Kettering considers license plate-reading cameras to help police



City council will vote Tuesday; some groups have expressed privacy concerns over the cameras

The city of Kettering may add automatic license plate detection cameras via a vendor contract, a move some other Dayton-area cities have already taken.

Kettering wants to work with Flock Group, Inc., to install 10 cameras across the city to help police solve crimes, City Manager Mark Schwieterman said.

Centerville and Vandalia have approved the license plate-reading cameras, while Dayton has considered them after a 2020 pilot program, officials said.

Kettering already has traffic cameras at major intersections throughout the city, but the Flock system uses “intelligent cameras” that provide more details, Schwieterman said.

For example, he said, police may respond to a call for service where the person provides a vehicle’s color and part of the license plate.

“We can then go to the Flock cameras and it will be able to tell us if that license plate went through that intersection,” Schwieterman said. “And if it does, we might be able to tell the make of the car from the license plate.
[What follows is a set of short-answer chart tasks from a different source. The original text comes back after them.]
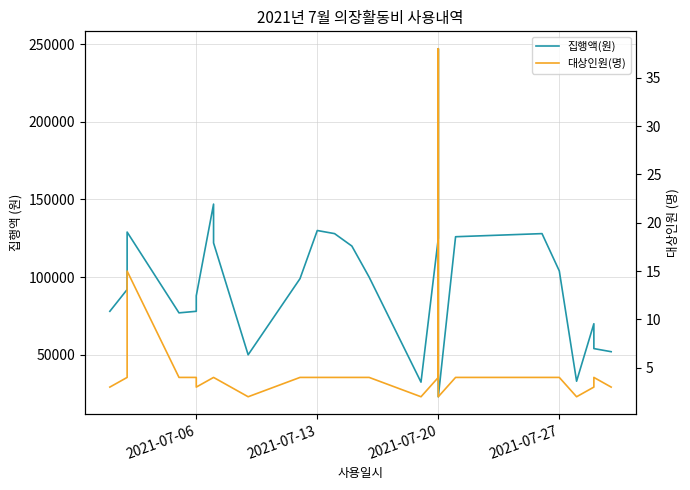

What is the sum of all 집행액(원) values?

2432400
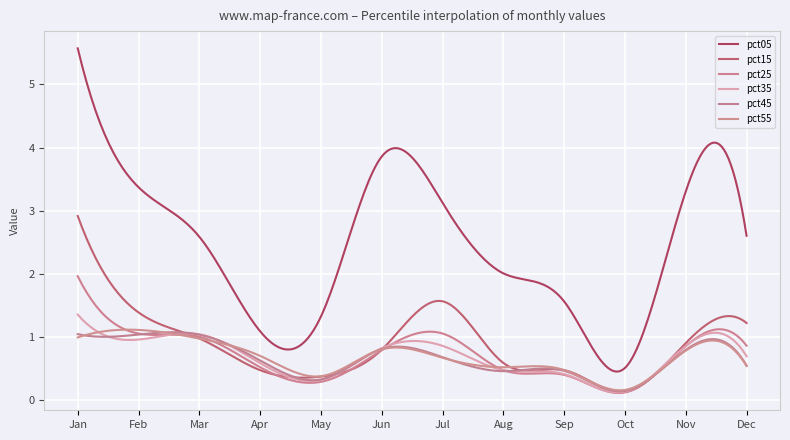

In pct35, how many points are higher than both neighbors (excluding endpoints)?

4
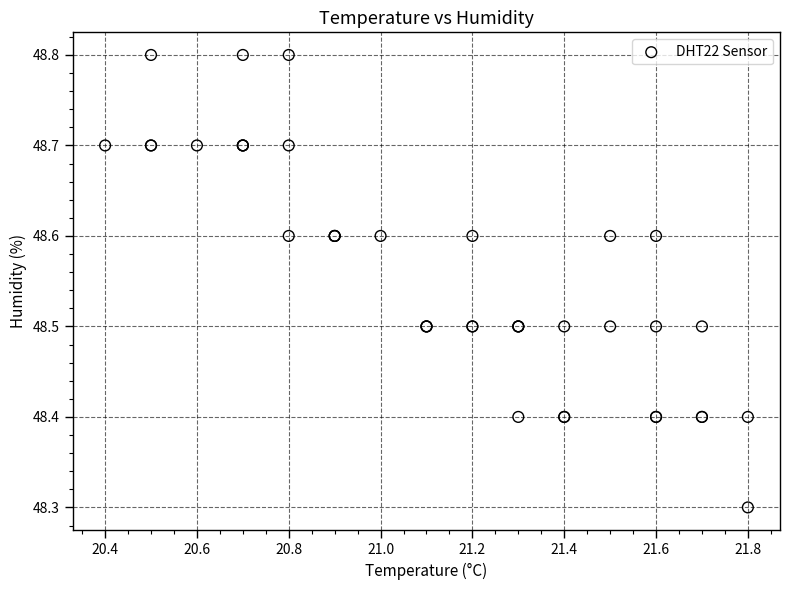

What Y value in the scatter plot is closest to 48?

48.3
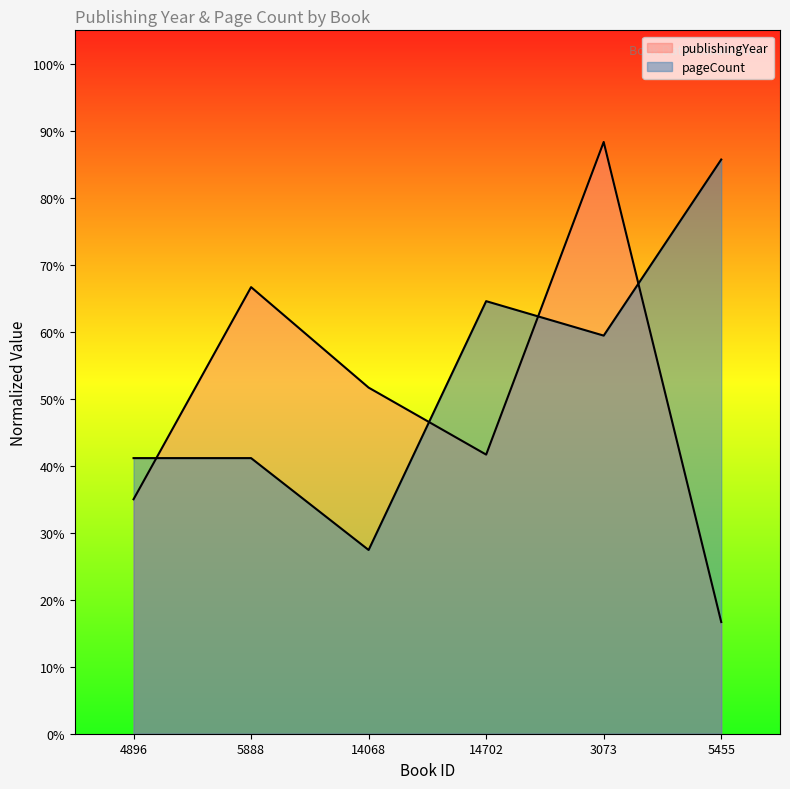

The publishingYear series shows 0.6 at 4896. True or false?

False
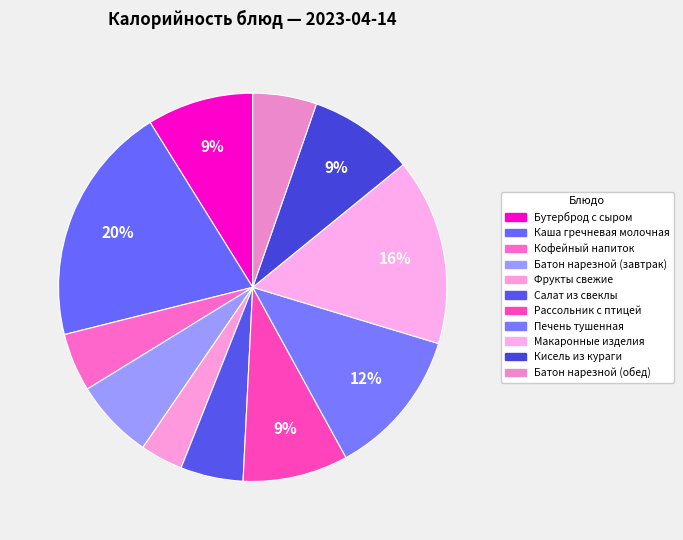

Does Кофейный напиток account for over 50% of the chart?

No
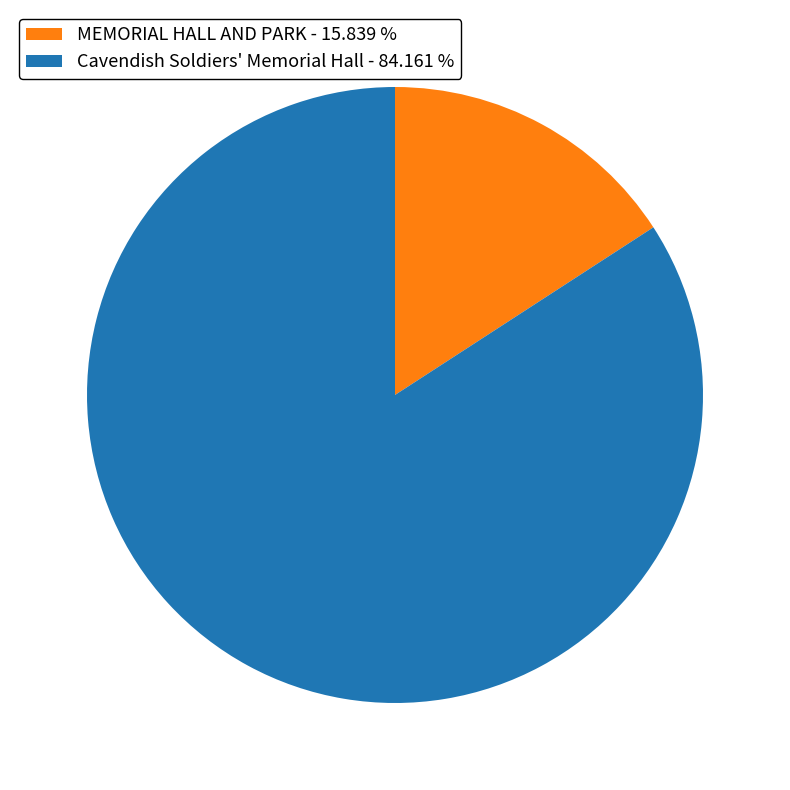

Rank the categories by value from lowest to highest.

MEMORIAL HALL AND PARK, Cavendish Soldiers' Memorial Hall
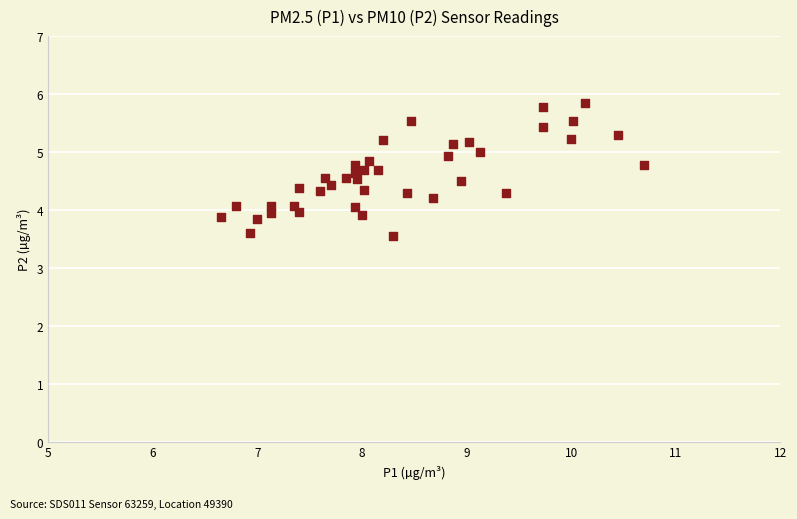

What is the range of X values (max minus min)?

4.0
Or we’ll get a full license plate off that car and we can use the data that way.”

Flock’s system is used by more than 1,200 cities as a means of helping neighborhoods, businesses and police to eliminate crime, according to company’s website.

Flock says its systems have helped police solve hundreds of murders and violent crimes, recover thousands of stolen vehicles and seize hundreds of illegal weapons.

Centerville has yet to install its 10 cameras, but they will help police “proactively respond to and prevent crimes,” said Officer John Davis, Centerville police spokesman.

However, information captured on automatic license plate readers — including the license plate number, and the date, time and location of every scan — is being collected and sometimes pooled into regional sharing systems, according to the American Civil Liberties Union.

As a result, “enormous databases of innocent motorists’ location information are growing rapidly” and “is often retained for years or even indefinitely, with few or no restrictions to protect privacy rights,” according to the ACLU.

In Kettering, the cameras would be used for “follow up,” Schwieterman said.

“So we’re not going to be scanning every single license plate or review every single license plate that goes through an intersection,” he said. “We feel the value is that it will help us resolve issues because it’s an additional tool that we can use to solve a crime.”

Kettering City Council on Tuesday night is set to consider a resolution to allow the city to contract with Flock. The estimated cost for Kettering this year would be $27,500, records show.

If approved, the cameras would likely be installed by the end of 2022, Schwieterman said.